FM – Certamente. A Constituição de 1988 abriga, nos preceitos fundamentais, a cultura brasileira, formada e em formação, criada e em criação. Falta, no entanto, definição clara das responsabilidades e respectivas alçadas de municípios, estados e federação. É preciso dizer que não se trata de enquadrar, engessar, a cultura em nenhum modelo. Nada disso. Os poderes públicos devem garantir a livre expressão e ampla difusão cultural. Os meios devem estar à disposição da cidadania brasileira no país inteiro e no mundo.

LBVivemos uma crise de participação política? O sistema representativo caducou? Qual a saída para uma efetiva contribuição do cidadão, sobretudo nas questões ligadas ao bairro e à cidade?

FM – As ruas evidenciam o afastamento de muitas cidadãs e cidadãos da política. A própria política é responsável por isso. Vejam que um tema como o da reforma política está fora do debate das eleições municipais. É inaceitável, pois é justamente no município que está a base da política democrática. Essa cultura política está apartada da realidade. A democracia representativa precisa ser requalificada com instrumentos auxiliares de democracia direta, pois a participação cidadã é fundamental para o aprofundamento democrático. Nessa relação interativa de representantes e representados é que está uma das respostas para o problema. A internet é um meio já disponível para a criação dos parlamentos virtuais.  É a política feita com interatividade, não com passividade.

LB – Nos últimos anos, as redes socioculturais têm surgido como instâncias de diálogo e construção coletiva de políticas públicas. Seu caráter caótico e difuso, no entanto, deixa-nos em dúvida sobre sua eficácia como instrumento de participação. Como estabelecer diálogo entre essas redes e os sistemas já consolidados?

FM – As redes, pode-se dizer, têm, sim, caracteres caóticos e difusos. A contradição dialógica não é, contudo, apenas negativa. É reveladora de um contexto político e cultural.  Aliás, nesses contextos, incluídos os “já consolidados”, estão as bases para as novas relações e políticas públicas que estabeleçam os novos instrumentos de participação cidadã.
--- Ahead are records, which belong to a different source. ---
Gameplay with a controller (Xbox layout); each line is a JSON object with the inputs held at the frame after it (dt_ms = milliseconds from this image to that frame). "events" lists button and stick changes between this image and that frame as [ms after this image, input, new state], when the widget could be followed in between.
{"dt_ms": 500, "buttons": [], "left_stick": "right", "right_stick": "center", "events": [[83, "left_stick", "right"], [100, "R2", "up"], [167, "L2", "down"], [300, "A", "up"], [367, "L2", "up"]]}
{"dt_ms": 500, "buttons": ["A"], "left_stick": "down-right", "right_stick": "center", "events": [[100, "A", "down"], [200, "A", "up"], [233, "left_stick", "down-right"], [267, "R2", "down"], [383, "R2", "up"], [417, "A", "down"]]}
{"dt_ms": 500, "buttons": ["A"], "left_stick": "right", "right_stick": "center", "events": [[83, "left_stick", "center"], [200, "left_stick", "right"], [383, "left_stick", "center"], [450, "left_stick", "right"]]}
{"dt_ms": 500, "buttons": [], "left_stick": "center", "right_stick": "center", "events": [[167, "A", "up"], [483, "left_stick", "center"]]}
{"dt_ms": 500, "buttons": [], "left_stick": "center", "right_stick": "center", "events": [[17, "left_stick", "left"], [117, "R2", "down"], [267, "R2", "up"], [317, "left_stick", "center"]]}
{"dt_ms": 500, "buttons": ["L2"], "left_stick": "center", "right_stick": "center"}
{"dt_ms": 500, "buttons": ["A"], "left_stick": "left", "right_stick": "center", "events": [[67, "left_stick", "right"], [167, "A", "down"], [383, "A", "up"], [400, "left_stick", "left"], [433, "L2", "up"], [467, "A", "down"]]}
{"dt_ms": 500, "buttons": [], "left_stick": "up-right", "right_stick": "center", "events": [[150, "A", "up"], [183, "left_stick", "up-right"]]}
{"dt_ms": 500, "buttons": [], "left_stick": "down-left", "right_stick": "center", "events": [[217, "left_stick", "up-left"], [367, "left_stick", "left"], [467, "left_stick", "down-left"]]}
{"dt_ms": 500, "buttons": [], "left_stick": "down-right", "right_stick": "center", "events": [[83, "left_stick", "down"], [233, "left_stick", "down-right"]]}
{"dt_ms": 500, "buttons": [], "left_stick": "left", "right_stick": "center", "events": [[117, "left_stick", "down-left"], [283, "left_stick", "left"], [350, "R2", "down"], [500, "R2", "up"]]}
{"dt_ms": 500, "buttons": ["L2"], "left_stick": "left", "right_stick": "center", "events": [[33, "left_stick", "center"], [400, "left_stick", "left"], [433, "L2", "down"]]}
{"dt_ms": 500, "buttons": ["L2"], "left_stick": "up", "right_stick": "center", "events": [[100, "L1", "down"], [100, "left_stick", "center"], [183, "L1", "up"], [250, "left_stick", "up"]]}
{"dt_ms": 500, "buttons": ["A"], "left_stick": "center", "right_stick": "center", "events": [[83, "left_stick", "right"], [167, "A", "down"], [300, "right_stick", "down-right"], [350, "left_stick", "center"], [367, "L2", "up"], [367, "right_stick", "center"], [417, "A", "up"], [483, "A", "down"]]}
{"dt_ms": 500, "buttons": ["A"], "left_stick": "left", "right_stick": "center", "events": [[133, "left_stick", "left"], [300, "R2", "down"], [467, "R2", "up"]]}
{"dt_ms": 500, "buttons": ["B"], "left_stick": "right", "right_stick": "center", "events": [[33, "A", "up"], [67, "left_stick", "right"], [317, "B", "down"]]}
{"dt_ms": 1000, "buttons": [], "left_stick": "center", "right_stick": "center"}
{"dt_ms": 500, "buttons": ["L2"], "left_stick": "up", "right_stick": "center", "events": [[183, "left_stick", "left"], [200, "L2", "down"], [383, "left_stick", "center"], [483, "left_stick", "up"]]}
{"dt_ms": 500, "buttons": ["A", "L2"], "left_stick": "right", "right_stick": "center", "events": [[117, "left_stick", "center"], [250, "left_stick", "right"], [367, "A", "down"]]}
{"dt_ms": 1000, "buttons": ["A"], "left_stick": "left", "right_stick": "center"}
É, sem dúvida, a dialética complexa sendo explorada nos limites do indivíduo e do coletivo:  o espaço político democrático, em movimento e desenvolvimento.

LB – Como transformar as expressões culturais presentes na sociedade brasileira em programas culturais que gerem renda e emprego?

FM – Uma política cultural deve ter por objetivo a interação entre cultura, educação e esporte, preocupada essencialmente com a dignificação de todos os seres humanos. É nesse processo que será possível transformar as expressões culturais em projetos que gerem várias formas de atividades profissionais, já que a a cultura não prescinde jamais do elemento humano.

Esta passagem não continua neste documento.